Reloj dorado

-Quiero un reloj de oro para caballero- dijo ella en la joyería de la Plaza.
Emilio, el propietario, sonrió levemente. Más que una sonrisa era una mueca de cortesía; estaba tenso y no entendía por qué. Reflexionó un instante: Hacía tan sólo tres minutos que sus cinco sentidos estuvieron concentrados en protegerse de las tejas que caían a la calle, arrancadas por la surada de los tejados inclinados de la villa. Sin embargo ahora, después de haber franqueado la puerta a la mujer, todo lo anterior parecía muy lejano. Ella lo había estado esperando frente al escaparate y le había hablado de un encargo, ajena al terrible viento. Después, ya en la tienda, había rechazado sentarse en la silla y le había pedido aquello, un reloj de oro para caballero.
Meticuloso y distante, Emilio se despojó de la gabardina, la colgó en la percha y la puso en el armario, mientras ella se desabrochaba el chubasquero negro.

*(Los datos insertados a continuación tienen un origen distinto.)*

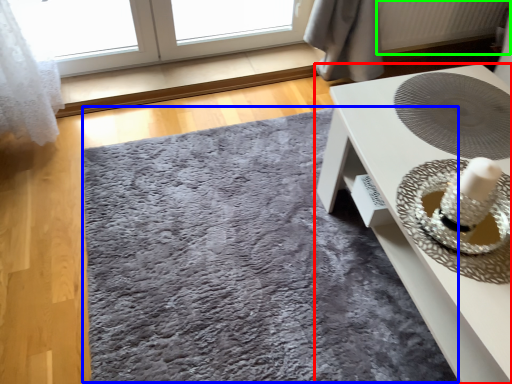
Question: Which object is positioned farthest from table (highlighted by a red box)? Select from mat (highlighted by a blue box) and radiator (highlighted by a green box).

Choices:
 (A) mat
 (B) radiator

Answer: (B)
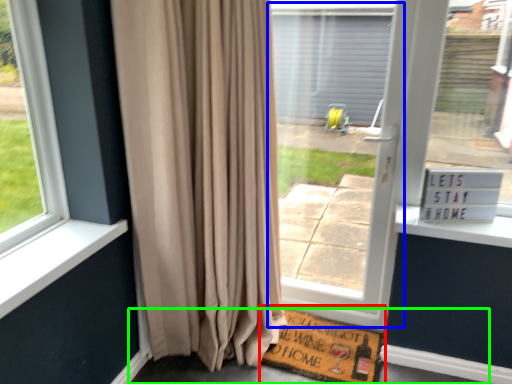
Question: Which is nearer to the doormat (highlighted by a red box)? screen door (highlighted by a blue box) or pavement (highlighted by a green box).

Choices:
 (A) screen door
 (B) pavement

Answer: (B)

-¿Ha visto ya alguno que le guste? -dijo Emilio- ¿le interesa en especial alguna marca?
- No, aún no he visto nada.
Los ojos de la mujer recorrieron las paredes lo mismo que un ave nocturna que buscase a tientas una rama donde posarse. No tenía muchas ganas de explicarse. Emilio desvió su mirada a la busca de la lámina de Rubens con el hambriento Saturno y esperó a que continuase, pero, como ella seguía callada, el comerciante volvió a tomar la palabra:
-Creo que podremos encontrar lo que usted quiere. Por favor, mire esto.

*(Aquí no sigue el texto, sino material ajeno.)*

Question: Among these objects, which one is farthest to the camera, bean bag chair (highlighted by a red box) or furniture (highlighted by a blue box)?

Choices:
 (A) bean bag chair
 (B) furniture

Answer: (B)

Emilio se situó tras el pequeño mostrador y se inclinó para extraer un estrecho cajón con tres relojes. Eran tres doradas joyas sobre una gamuza suave. Se aclaró la garganta e inició su parlamento:
-El de la izquierda es obra de un viejo artesano. Requiere limpieza y cariño y que se le dé cuerda diariamente. Es un reloj hermoso. Mire esas letras góticas y el arabesco elegante de las manecillas. Representa el saber acumulado, el orgullo del origen y la nostalgia del esfuerzo; es la razón de una vida, la causa de mil sacrificios. Es el ruidoso pasado, resistiéndose al olvido... El de la derecha es muy diferente, es él ultimo grito, la exactitud testada en cien concursos, manecillas que parecen vectores matemáticos en una esfera tan blanca que aparenta estar vacía. La marca que lo fabrica se gasta millones en contar cómo el futuro se encierra en su corazón. Dicen que la ínfima pila que mueve su mecanismo alcanza una autonomía que se cifra en veinte años. Veinte años de silencio, de tiempo medido y domado, de tiempo que al fin se esfuma y sin más desaparece.
-¿Y el del centro?- dijo ella.
-El del centro es una joya. En relidad no es un reloj. Es una imagen del tiempo, un drama sin desenlace. 
Carece de maquinaria. Intenta explicar el presente, e insiste en que es lo real, lo único que en verdad existe. Es pura contradicción, es de un dorado pulido para cargarse de luz. El círculo de su esfera aspira a la eternidad. 
Entonces la mujer se dio cuenta de que era eso lo que quería y de que este era el hombre que buscaba.
-Creo que ya he decidido. Es esto lo que quiero. Haga el favor de envolvérmelo.
-De acuerdo, entonces el último, ¿no?- precisó el joyero.
-Dese prisa,-le interrumpió la mujer, en el momento en que sacaba de su cartera un sobre con billetes, que puso sobre el mostrador- ¿Con esto será suficiente?
Emilio contó el dinero y le devolvió la mitad.
-Gracias, es usted un hombre honrado.
-Y usted una buena cliente.
La mujer tomó el envoltorio y lo palpó con la yema de sus dedos. El dueño de la joyería dijo:

-Disculpe que le pregunte, ya sé que no debería... ¿Puedo saber para quién compró el reloj?
-Lo siento, no puedo satisfacer su curiosidad. Mis regalos resultan siempre inesperados.
Emilio la acompañó hasta la puerta y siguió su estela. Nunca la plaza estuvo más desierta. Nadie se cruzó en su camino. Era una sombra negra al pairo del vendaval. Pasado el ayuntamiento, giró hacia la plaza de la Esperanza y desapareció de su vista.

El joyero se dio la vuelta y anduvo unos pasos para ocupar su lugar de nuevo, detrás del mostrador. Intentó pensar en lo que había sucedido al tiempo que recogía. Sólo entonces se dio cuenta de que el reloj que había vendido seguía allí y de que el viento había amainado totalmente. Un extraño efecto había parado todos los relojes y el silencio se extendía como un virus imparable a su alrededor.